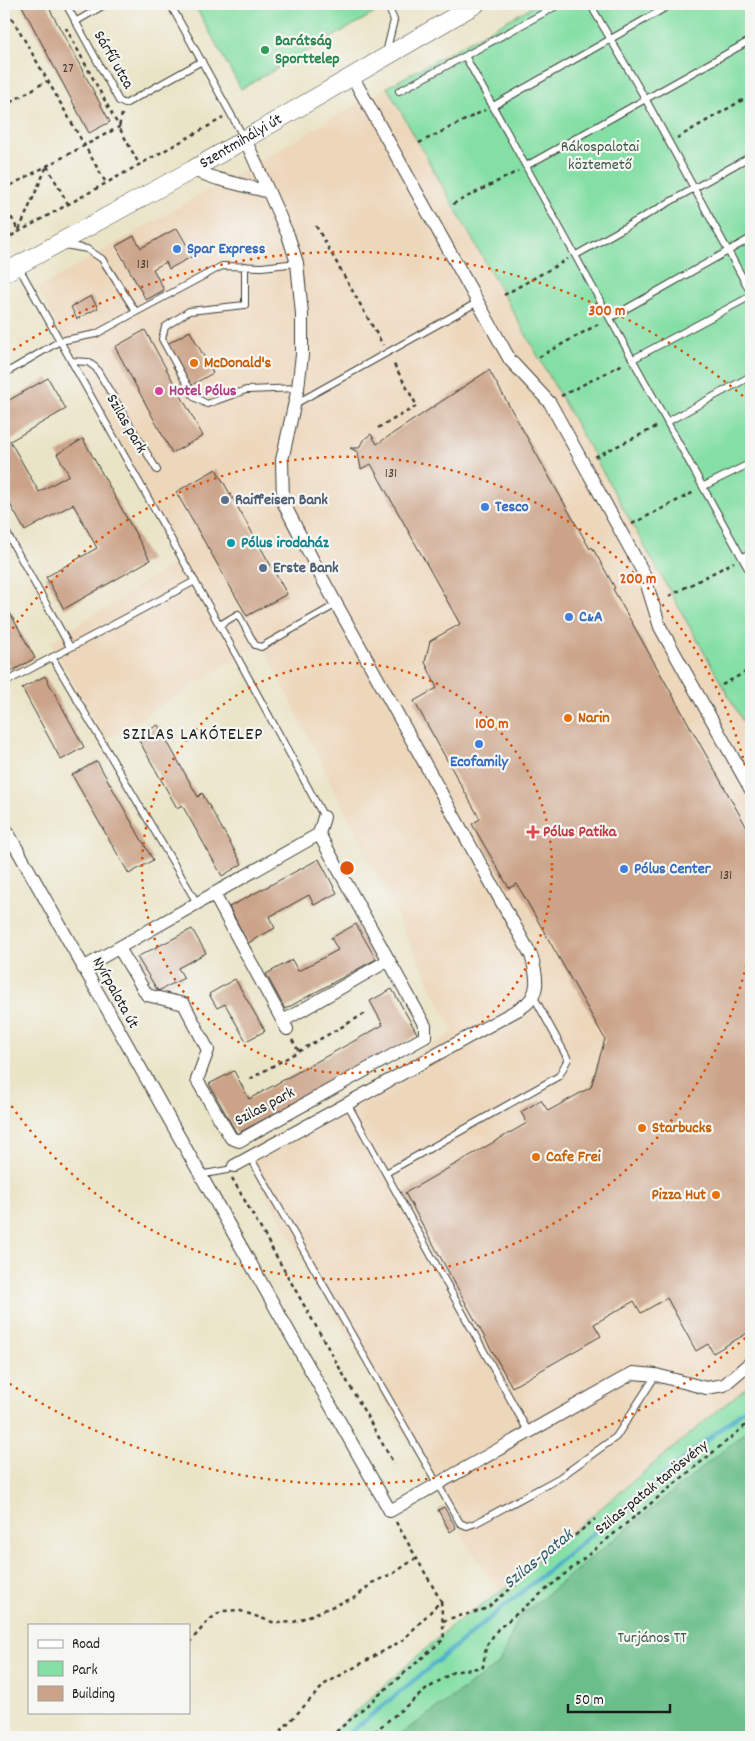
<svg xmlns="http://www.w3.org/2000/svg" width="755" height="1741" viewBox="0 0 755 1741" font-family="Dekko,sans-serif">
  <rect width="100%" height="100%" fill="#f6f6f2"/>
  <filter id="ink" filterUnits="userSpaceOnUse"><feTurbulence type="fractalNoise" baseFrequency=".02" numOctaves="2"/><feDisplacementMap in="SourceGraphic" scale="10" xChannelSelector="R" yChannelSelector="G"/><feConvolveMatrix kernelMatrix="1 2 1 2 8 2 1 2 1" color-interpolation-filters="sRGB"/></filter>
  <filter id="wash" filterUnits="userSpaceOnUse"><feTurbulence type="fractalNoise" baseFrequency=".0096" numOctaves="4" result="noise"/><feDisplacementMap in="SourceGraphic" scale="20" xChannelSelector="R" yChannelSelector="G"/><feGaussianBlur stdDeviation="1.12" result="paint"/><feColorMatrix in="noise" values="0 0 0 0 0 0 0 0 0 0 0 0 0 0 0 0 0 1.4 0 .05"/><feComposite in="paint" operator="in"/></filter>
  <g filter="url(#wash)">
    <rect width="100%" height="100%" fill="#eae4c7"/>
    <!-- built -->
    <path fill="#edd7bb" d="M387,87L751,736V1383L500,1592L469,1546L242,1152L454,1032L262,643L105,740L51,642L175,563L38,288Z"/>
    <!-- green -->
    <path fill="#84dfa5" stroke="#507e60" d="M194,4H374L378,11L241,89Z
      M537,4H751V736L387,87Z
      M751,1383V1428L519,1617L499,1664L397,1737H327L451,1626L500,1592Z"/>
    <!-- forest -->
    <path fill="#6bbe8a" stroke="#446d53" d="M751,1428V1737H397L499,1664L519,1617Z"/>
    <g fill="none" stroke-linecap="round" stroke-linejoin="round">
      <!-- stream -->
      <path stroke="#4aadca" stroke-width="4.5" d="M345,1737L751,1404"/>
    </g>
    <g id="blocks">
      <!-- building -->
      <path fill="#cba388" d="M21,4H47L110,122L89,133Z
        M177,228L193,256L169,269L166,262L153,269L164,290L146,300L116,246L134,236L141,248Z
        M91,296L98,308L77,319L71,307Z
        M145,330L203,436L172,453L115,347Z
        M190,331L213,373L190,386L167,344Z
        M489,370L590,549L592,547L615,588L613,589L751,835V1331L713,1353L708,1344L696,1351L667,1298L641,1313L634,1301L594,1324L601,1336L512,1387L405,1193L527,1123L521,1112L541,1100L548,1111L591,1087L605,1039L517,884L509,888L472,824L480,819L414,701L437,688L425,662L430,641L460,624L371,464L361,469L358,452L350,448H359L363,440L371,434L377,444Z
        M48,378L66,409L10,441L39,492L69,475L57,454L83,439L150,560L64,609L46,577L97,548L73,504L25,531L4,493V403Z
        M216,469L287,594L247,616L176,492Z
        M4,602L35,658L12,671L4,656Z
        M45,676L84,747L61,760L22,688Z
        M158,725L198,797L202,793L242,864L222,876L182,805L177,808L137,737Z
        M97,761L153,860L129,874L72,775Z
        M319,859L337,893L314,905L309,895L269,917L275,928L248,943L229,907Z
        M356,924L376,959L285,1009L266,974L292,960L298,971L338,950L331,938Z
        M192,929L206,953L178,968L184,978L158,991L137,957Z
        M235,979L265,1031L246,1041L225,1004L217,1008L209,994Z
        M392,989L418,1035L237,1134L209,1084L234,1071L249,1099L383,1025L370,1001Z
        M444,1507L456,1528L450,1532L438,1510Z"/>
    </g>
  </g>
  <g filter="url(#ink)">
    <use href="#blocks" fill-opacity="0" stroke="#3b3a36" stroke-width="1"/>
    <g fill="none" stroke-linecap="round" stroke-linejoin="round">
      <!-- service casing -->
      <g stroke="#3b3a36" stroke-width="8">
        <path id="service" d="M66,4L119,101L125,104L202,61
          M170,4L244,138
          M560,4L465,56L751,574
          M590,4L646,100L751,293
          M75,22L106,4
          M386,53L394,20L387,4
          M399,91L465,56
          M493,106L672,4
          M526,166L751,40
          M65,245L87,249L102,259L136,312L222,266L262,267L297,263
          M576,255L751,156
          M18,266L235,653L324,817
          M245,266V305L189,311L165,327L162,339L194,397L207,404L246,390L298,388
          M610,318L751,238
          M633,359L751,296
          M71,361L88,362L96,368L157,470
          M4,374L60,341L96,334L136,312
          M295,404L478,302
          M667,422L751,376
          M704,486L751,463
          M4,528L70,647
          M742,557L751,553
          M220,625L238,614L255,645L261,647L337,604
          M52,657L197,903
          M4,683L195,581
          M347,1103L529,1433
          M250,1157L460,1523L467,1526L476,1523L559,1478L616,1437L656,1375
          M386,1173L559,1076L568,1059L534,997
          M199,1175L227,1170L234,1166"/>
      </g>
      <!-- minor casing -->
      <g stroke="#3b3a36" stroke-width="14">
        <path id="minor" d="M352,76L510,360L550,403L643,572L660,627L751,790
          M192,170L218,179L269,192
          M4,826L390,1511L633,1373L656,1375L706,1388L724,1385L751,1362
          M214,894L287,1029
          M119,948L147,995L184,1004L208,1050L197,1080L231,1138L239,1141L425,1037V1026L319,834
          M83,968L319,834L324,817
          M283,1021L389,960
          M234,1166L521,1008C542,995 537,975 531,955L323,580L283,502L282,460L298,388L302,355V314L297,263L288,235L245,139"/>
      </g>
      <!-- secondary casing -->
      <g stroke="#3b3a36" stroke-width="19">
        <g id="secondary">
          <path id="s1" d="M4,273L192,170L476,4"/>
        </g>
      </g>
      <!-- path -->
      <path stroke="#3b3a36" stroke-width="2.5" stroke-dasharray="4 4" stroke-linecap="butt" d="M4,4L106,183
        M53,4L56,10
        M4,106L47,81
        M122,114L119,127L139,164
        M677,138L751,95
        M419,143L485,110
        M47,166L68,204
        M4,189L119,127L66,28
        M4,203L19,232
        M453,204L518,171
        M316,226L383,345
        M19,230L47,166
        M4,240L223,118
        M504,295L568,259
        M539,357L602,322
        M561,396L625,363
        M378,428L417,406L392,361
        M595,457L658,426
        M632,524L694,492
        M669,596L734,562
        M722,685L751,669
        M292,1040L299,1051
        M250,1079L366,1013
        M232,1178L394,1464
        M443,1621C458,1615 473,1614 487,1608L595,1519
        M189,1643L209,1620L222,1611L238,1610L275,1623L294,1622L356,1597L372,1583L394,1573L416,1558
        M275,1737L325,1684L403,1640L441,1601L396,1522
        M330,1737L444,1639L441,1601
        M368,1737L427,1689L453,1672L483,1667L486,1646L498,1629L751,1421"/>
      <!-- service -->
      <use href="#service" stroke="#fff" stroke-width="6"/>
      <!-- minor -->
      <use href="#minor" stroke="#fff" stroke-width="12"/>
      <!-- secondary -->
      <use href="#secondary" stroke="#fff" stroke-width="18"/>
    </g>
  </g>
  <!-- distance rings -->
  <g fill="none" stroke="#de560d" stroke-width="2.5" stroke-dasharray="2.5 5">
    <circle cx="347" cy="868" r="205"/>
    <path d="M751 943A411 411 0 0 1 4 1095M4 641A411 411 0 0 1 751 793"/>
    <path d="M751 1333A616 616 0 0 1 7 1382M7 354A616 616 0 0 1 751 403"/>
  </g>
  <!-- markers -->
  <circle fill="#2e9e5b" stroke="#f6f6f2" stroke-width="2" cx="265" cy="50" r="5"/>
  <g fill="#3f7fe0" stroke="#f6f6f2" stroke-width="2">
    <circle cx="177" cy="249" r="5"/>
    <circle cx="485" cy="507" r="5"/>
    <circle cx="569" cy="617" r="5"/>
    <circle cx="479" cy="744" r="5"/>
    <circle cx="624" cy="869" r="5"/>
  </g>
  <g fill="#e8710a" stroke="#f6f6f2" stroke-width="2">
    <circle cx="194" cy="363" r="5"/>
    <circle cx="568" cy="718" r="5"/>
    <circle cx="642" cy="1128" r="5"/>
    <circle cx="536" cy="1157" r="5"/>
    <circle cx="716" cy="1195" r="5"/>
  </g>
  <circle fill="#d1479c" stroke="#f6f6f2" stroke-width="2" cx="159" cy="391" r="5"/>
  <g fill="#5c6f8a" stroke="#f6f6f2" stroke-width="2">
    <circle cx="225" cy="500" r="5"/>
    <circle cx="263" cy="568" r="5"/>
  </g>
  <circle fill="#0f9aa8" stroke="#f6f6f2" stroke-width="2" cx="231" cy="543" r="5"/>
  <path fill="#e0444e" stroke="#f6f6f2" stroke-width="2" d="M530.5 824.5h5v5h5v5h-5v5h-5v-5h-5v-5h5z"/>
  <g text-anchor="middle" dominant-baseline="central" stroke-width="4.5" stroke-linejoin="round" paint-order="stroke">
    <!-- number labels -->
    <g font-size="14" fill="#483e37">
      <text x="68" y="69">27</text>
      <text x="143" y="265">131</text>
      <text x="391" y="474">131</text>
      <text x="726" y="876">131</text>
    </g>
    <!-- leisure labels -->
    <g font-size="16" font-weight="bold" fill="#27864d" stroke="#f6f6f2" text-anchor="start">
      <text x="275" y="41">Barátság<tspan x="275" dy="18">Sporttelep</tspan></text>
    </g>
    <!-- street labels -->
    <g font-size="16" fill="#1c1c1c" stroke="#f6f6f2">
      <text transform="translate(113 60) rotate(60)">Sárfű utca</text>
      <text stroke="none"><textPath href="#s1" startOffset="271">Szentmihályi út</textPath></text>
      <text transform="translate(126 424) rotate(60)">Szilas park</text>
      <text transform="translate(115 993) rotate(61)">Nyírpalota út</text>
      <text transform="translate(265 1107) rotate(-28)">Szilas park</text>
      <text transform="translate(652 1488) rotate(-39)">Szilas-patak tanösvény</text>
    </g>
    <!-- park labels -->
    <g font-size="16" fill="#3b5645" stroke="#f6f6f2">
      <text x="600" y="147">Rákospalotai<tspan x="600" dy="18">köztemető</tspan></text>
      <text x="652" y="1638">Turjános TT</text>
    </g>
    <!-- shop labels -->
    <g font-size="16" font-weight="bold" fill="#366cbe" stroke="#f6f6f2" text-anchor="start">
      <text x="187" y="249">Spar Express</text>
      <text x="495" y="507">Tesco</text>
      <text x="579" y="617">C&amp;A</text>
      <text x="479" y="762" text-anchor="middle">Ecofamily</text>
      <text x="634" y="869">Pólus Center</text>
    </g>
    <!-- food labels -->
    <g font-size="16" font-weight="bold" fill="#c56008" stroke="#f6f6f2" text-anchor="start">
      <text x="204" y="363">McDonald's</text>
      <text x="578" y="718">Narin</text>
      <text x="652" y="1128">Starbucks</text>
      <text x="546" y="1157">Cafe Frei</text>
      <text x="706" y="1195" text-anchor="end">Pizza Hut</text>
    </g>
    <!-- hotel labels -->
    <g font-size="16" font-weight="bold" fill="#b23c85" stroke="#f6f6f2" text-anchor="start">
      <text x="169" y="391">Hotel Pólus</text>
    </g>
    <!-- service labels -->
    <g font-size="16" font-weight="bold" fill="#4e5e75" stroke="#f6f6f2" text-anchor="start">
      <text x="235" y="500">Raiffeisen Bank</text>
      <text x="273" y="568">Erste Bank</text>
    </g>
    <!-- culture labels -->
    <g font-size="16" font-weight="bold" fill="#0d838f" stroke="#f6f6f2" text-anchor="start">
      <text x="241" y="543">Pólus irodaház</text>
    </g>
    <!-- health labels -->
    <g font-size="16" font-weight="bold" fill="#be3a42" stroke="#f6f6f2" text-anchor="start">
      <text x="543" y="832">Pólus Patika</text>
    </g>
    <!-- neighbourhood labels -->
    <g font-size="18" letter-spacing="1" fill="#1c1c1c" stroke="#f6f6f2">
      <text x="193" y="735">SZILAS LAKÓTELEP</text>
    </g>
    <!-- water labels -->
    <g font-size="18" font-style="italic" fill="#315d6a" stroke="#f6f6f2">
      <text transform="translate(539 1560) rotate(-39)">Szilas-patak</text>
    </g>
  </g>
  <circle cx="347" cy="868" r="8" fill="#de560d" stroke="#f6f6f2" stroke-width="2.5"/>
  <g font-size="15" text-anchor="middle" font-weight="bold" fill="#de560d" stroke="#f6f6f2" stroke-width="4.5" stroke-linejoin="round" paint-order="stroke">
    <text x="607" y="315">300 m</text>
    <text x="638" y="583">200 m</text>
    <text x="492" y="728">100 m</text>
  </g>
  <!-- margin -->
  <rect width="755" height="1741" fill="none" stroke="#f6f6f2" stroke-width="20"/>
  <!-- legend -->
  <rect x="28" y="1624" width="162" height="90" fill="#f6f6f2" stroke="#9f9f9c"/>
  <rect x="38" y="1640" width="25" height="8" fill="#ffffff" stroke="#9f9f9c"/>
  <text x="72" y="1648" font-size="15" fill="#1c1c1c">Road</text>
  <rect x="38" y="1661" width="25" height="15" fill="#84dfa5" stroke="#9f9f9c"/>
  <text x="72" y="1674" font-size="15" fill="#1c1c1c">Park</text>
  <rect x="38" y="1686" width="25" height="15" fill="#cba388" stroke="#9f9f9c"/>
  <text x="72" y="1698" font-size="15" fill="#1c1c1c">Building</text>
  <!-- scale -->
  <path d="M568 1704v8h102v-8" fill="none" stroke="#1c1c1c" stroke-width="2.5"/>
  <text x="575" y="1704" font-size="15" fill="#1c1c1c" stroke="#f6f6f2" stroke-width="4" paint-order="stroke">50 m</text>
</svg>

* * *

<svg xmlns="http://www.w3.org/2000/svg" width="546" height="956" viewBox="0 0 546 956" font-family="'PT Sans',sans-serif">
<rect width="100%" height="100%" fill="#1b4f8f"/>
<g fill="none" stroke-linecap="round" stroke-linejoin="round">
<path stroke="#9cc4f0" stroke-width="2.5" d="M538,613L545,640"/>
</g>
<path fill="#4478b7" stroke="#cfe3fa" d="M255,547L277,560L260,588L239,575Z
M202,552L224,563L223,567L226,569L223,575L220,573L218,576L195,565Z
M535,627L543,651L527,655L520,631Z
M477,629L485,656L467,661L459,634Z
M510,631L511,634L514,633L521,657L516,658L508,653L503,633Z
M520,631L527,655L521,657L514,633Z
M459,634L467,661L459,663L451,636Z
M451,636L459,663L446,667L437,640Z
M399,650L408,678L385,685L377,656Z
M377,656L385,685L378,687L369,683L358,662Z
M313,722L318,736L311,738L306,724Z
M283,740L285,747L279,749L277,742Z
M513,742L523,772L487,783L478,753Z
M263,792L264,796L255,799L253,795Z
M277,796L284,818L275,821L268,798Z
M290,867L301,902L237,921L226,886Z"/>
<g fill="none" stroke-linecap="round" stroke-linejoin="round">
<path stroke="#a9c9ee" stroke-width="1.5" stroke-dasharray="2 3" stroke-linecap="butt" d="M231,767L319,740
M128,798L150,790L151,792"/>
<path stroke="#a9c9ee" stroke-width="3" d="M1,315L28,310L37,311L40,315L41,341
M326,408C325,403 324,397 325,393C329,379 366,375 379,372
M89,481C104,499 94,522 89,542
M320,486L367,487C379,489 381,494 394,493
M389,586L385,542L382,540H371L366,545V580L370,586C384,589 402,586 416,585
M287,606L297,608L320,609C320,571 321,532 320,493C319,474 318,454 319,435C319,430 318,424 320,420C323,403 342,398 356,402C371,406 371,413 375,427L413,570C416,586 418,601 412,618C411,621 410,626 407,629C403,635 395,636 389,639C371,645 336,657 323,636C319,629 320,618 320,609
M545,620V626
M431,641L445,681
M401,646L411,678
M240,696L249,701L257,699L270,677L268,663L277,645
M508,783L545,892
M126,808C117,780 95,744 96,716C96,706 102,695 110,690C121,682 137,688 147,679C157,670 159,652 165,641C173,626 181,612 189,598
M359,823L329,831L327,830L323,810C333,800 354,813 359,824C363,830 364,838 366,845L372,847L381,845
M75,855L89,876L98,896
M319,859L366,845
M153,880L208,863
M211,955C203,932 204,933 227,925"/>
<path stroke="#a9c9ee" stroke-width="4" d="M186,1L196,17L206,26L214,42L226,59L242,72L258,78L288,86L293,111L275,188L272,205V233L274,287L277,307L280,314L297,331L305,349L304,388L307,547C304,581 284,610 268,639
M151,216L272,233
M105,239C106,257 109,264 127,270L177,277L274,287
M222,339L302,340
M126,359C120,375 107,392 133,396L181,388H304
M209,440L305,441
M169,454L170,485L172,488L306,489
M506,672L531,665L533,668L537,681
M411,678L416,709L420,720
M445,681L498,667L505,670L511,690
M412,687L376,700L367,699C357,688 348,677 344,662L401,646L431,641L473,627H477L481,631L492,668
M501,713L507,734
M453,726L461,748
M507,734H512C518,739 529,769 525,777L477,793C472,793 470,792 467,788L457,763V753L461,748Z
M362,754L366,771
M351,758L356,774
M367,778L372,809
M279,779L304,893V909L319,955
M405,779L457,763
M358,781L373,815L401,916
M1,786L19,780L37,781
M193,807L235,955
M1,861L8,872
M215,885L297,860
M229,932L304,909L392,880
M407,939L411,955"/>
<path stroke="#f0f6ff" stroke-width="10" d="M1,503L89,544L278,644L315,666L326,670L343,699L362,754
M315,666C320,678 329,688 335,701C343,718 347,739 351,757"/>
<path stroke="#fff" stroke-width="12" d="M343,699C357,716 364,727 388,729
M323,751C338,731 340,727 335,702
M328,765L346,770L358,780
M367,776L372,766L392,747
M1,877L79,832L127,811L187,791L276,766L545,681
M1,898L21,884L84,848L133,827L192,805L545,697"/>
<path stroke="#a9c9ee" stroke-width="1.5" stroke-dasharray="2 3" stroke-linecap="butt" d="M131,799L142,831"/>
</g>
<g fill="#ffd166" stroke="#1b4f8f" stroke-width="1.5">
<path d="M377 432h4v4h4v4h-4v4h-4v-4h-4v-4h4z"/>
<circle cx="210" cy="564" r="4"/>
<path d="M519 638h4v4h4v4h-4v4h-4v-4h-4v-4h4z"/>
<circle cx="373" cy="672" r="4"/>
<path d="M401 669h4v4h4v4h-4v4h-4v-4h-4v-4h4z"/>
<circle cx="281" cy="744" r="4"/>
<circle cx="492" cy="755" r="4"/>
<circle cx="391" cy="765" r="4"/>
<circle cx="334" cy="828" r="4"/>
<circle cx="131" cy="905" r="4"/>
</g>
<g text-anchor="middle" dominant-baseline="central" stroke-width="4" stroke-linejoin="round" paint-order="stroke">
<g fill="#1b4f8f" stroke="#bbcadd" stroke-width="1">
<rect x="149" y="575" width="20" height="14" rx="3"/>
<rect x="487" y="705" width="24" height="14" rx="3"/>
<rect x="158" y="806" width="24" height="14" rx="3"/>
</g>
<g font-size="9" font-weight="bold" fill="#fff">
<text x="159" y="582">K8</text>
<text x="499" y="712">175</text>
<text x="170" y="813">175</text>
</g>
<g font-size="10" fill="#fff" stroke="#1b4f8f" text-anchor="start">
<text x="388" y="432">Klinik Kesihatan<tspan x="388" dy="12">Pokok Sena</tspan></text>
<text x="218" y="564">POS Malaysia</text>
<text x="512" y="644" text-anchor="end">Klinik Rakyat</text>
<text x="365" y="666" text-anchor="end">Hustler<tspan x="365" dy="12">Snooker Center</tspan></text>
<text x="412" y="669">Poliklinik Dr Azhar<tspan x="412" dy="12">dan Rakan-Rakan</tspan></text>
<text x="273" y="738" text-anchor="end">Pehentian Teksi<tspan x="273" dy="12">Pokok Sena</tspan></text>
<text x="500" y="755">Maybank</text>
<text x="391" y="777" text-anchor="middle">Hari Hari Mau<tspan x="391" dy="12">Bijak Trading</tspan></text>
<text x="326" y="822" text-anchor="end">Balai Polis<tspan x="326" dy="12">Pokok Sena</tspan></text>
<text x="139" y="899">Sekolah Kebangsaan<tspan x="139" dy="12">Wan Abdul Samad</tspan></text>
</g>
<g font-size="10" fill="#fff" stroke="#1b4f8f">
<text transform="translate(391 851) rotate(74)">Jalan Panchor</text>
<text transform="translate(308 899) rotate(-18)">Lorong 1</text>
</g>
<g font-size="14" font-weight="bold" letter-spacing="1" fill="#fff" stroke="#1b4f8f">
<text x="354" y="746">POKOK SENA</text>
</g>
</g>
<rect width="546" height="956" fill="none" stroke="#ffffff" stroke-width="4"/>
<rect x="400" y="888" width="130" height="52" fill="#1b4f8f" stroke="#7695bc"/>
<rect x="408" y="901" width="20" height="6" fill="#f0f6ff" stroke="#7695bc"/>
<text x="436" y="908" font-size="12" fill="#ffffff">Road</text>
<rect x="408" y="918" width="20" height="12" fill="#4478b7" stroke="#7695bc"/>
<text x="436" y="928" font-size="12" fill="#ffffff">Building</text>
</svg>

• _What you will do_
All lines above between those holding "M263,792L264,796L255,799L253,795Z" and "M279,779L304,893V909L319,955", inclusive, must be set down unchanged, and no other line may be included.

• _Worked solution_
M263,792L264,796L255,799L253,795Z
M277,796L284,818L275,821L268,798Z
M290,867L301,902L237,921L226,886Z"/>
<g fill="none" stroke-linecap="round" stroke-linejoin="round">
<path stroke="#a9c9ee" stroke-width="1.5" stroke-dasharray="2 3" stroke-linecap="butt" d="M231,767L319,740
M128,798L150,790L151,792"/>
<path stroke="#a9c9ee" stroke-width="3" d="M1,315L28,310L37,311L40,315L41,341
M326,408C325,403 324,397 325,393C329,379 366,375 379,372
M89,481C104,499 94,522 89,542
M320,486L367,487C379,489 381,494 394,493
M389,586L385,542L382,540H371L366,545V580L370,586C384,589 402,586 416,585
M287,606L297,608L320,609C320,571 321,532 320,493C319,474 318,454 319,435C319,430 318,424 320,420C323,403 342,398 356,402C371,406 371,413 375,427L413,570C416,586 418,601 412,618C411,621 410,626 407,629C403,635 395,636 389,639C371,645 336,657 323,636C319,629 320,618 320,609
M545,620V626
M431,641L445,681
M401,646L411,678
M240,696L249,701L257,699L270,677L268,663L277,645
M508,783L545,892
M126,808C117,780 95,744 96,716C96,706 102,695 110,690C121,682 137,688 147,679C157,670 159,652 165,641C173,626 181,612 189,598
M359,823L329,831L327,830L323,810C333,800 354,813 359,824C363,830 364,838 366,845L372,847L381,845
M75,855L89,876L98,896
M319,859L366,845
M153,880L208,863
M211,955C203,932 204,933 227,925"/>
<path stroke="#a9c9ee" stroke-width="4" d="M186,1L196,17L206,26L214,42L226,59L242,72L258,78L288,86L293,111L275,188L272,205V233L274,287L277,307L280,314L297,331L305,349L304,388L307,547C304,581 284,610 268,639
M151,216L272,233
M105,239C106,257 109,264 127,270L177,277L274,287
M222,339L302,340
M126,359C120,375 107,392 133,396L181,388H304
M209,440L305,441
M169,454L170,485L172,488L306,489
M506,672L531,665L533,668L537,681
M411,678L416,709L420,720
M445,681L498,667L505,670L511,690
M412,687L376,700L367,699C357,688 348,677 344,662L401,646L431,641L473,627H477L481,631L492,668
M501,713L507,734
M453,726L461,748
M507,734H512C518,739 529,769 525,777L477,793C472,793 470,792 467,788L457,763V753L461,748Z
M362,754L366,771
M351,758L356,774
M367,778L372,809
M279,779L304,893V909L319,955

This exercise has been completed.